Look at what is happening. More and more governments are taking charge of education, which means they want to produce efficient beings, either as technicians or for war; and therefore the children must be regimented, they must be told, not how to think, but what to think. They are taught to live on propaganda, slogans. Because those who are in power don't want to be disturbed, they want to keep the power, it has become the function of government to maintain the status quo with little alterations here and there. So, taking all these factors into consideration, you have to find out what is the meaning of existence why you are living, why you are producing children; and you have to find out how to create a new environment - for, what the environment is, your child is. He listens to your talk, he repeats what the older people think and do. So, you have to create a right environment, not only at home, but outside, which is society; and you have to create a new kind of government which is radically different, which is not based on nationalism, on the sovereign State with its armies and efficient ways of murdering people. That implies seeing your responsibility in relationship, and you actually see that responsibility in relationship only when you love somebody. When your heart is full, then you find a way. This is urgent, it is imminent - you cannot wait for the experts to come and tell you how to educate your child. Only you who love will find the way; for, those hearts are empty that look to the experts.

You have listened to all this, and what is your reaction? You will say, `Yes, very nice, very good, it should be done; but let somebody else begin' - which means, really, you don't love your child; you have no relationship with your child, so you don't see the difficulty. The more irresponsible you become, the more the State takes over all responsibility - the State being the few, the party, left or right. You yourself have to work it out because we are facing a great crisis - not a verbal crisis, not a political or an economic crisis, but a crisis of human degradation, of human disintegration. Therefore, it is your responsibility; as the father, as the mother, you have got to transform yourself. These are not just words I am indulging in. One sees this calamity approaching so closely and dangerously, and we sit here and do not do a thing about it; or if we do, we look to some leader and turn our hearts over to him. It is an obvious fact that when you pursue a leader, you choose that leader out of your own confusion, and therefore the leader himself is confused. (Laughter.) Don't laugh it off as a clever remark: please look at it, see what you are doing. It is you who are responsible for the appalling horror which we have come to, and you are not facing it. You go out and do exactly the same thing that you did yesterday; and you feel your responsibility is over when you ask that question about education and pass your child on to a teacher who teaches and beats him. Don't you see? Unless you love your wife, your children, and not merely use them as a tool or means for your own gratification, unless you are really touched by this, you will not find a right way of education. To educate your children means to be interested in the whole process of life. What you think, what you do, and what you say, matters infinitely, because that creates the environment, and it is the environment which created the child.

#### What you have to do:
According to the passage on education, what kind of crisis are we facing? The items that follow play no part in this exercise.

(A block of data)
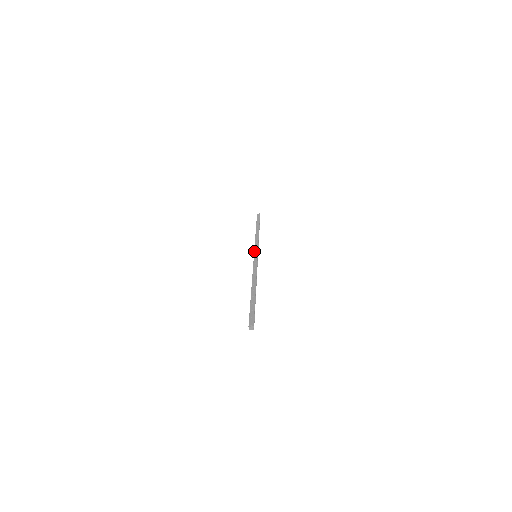
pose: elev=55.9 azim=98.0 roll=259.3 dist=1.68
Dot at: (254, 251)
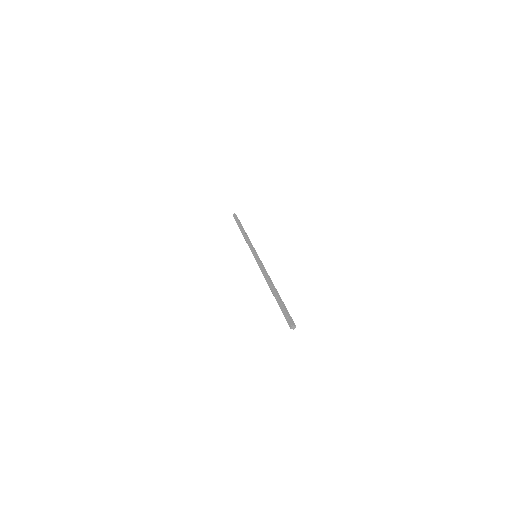
Dot at: (252, 253)
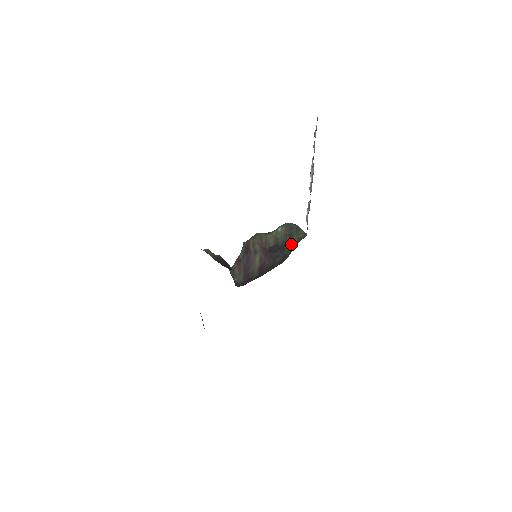
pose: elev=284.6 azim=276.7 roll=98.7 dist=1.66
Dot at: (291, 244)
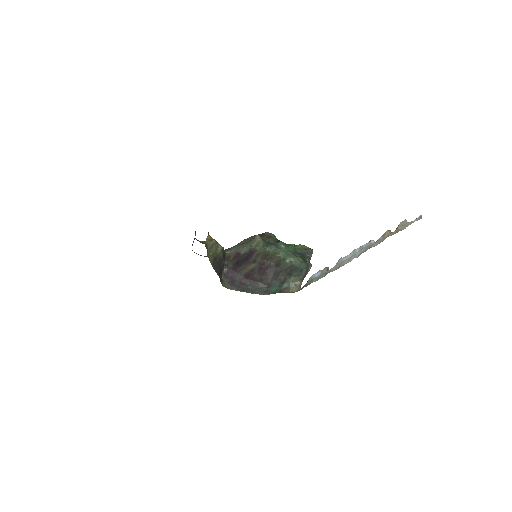
Dot at: (282, 282)
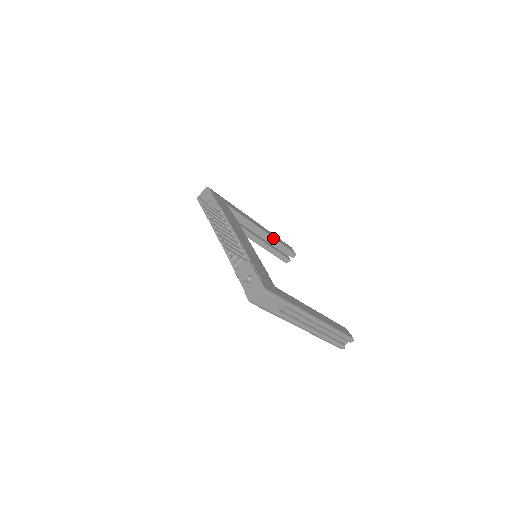
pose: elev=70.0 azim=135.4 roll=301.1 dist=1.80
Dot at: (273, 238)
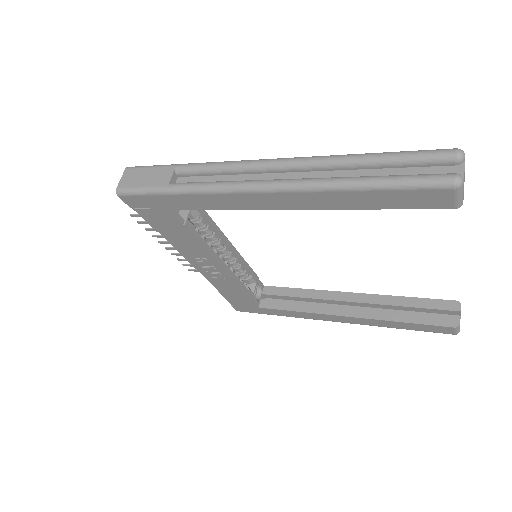
Dot at: (378, 296)
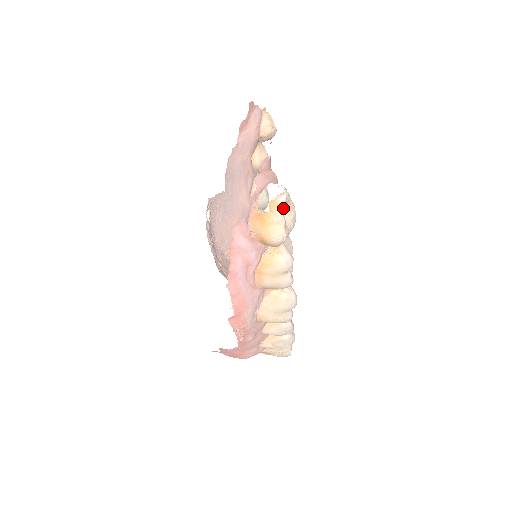
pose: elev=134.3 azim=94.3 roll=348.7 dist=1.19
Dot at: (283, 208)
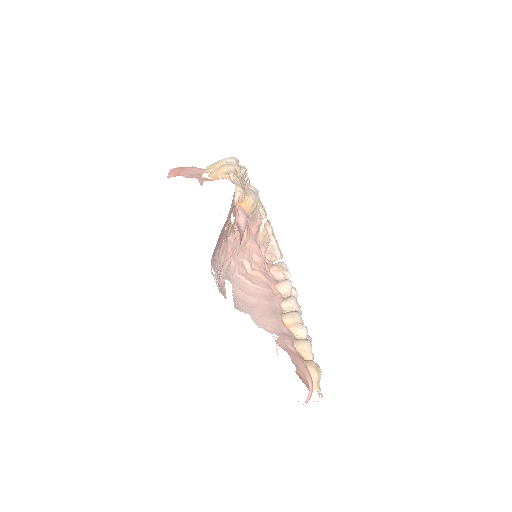
Dot at: (319, 396)
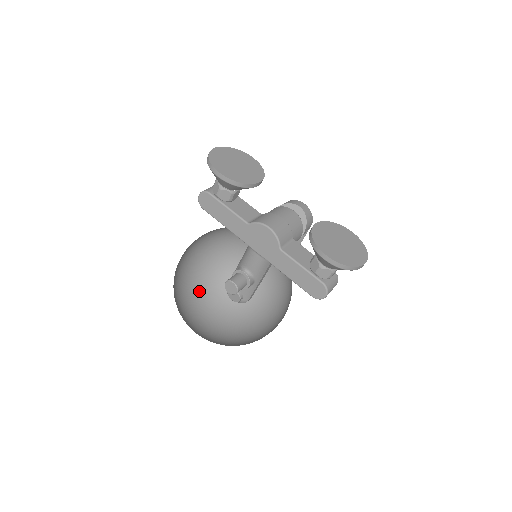
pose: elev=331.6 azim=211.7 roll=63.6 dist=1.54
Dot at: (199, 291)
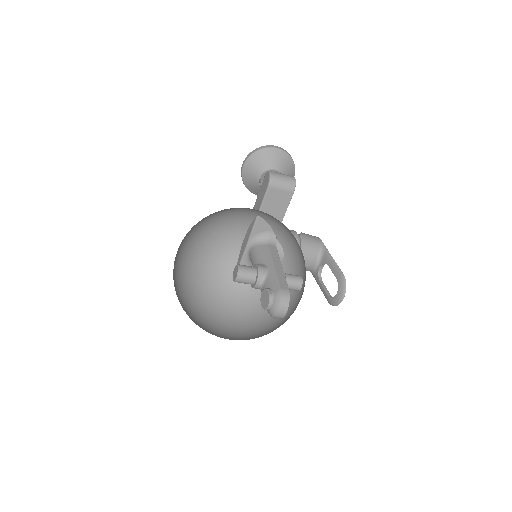
Dot at: occluded
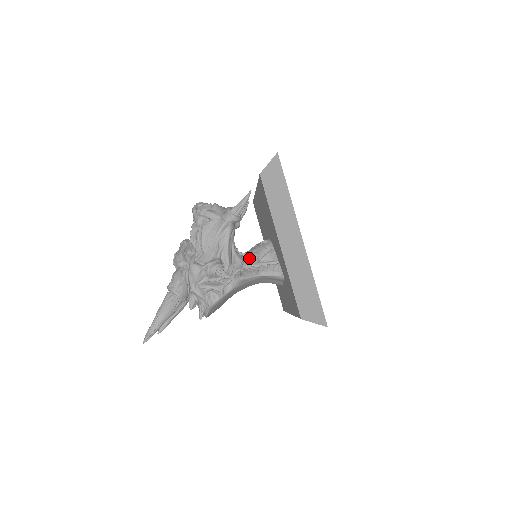
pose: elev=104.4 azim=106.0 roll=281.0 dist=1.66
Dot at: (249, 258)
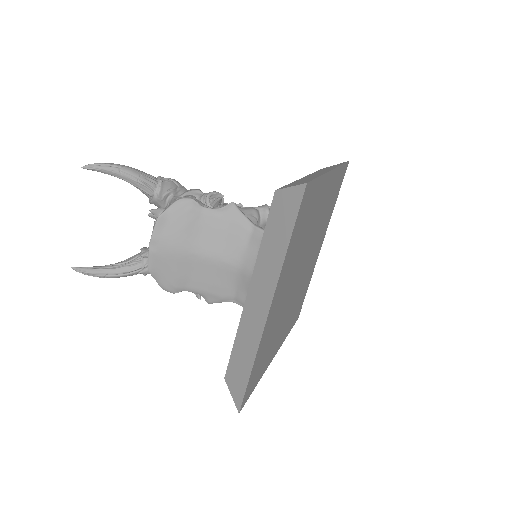
Dot at: occluded
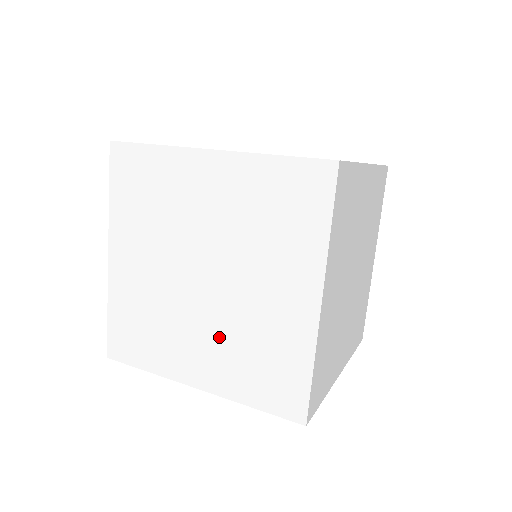
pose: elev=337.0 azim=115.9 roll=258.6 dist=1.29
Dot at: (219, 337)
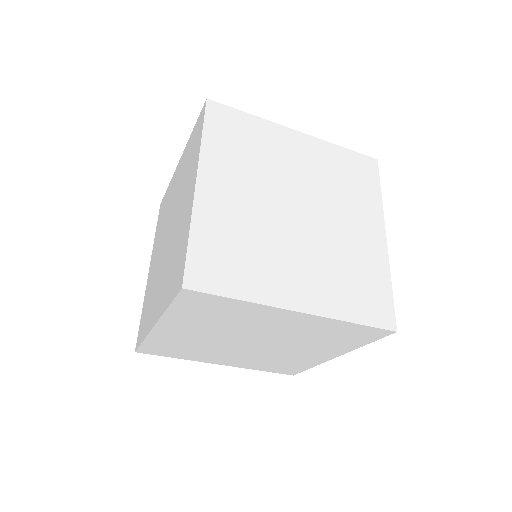
Dot at: (318, 261)
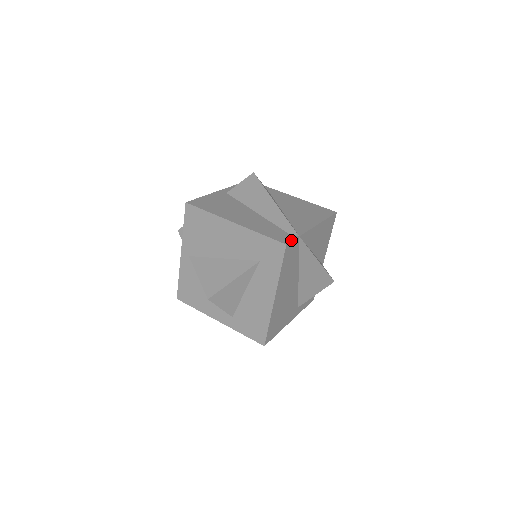
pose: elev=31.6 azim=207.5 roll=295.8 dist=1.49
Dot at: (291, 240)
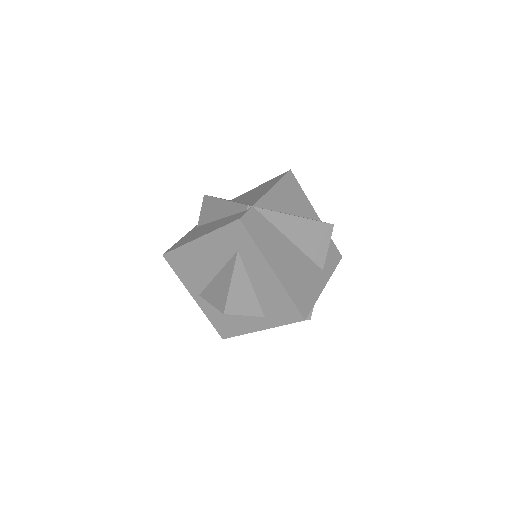
Dot at: (244, 213)
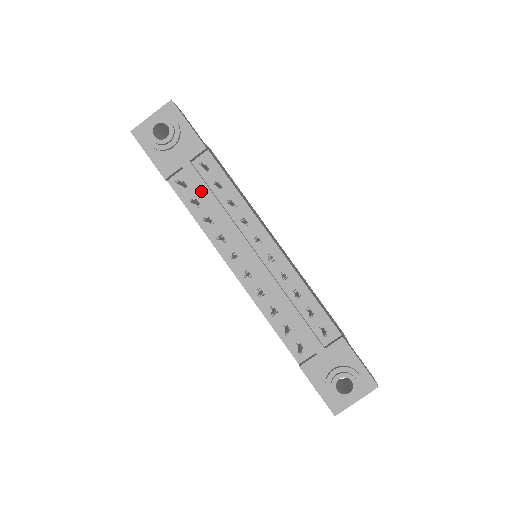
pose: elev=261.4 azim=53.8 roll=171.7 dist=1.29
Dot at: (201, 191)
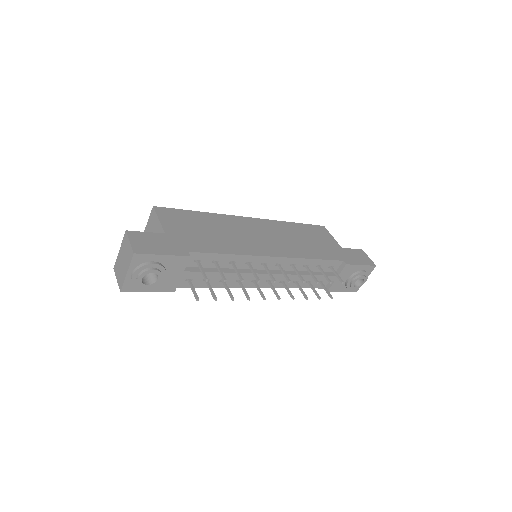
Dot at: occluded
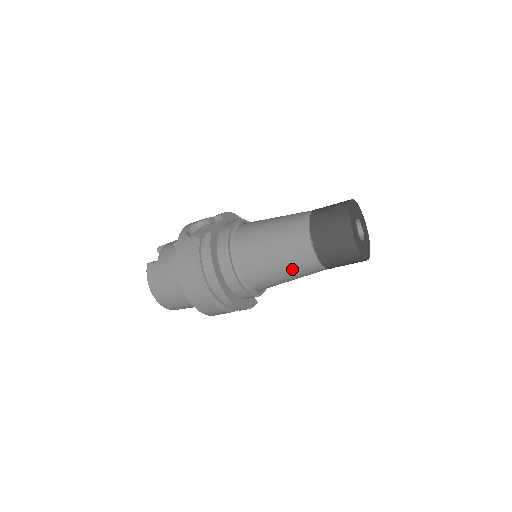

#### Answer:
A crisis of human degradation, of human disintegration.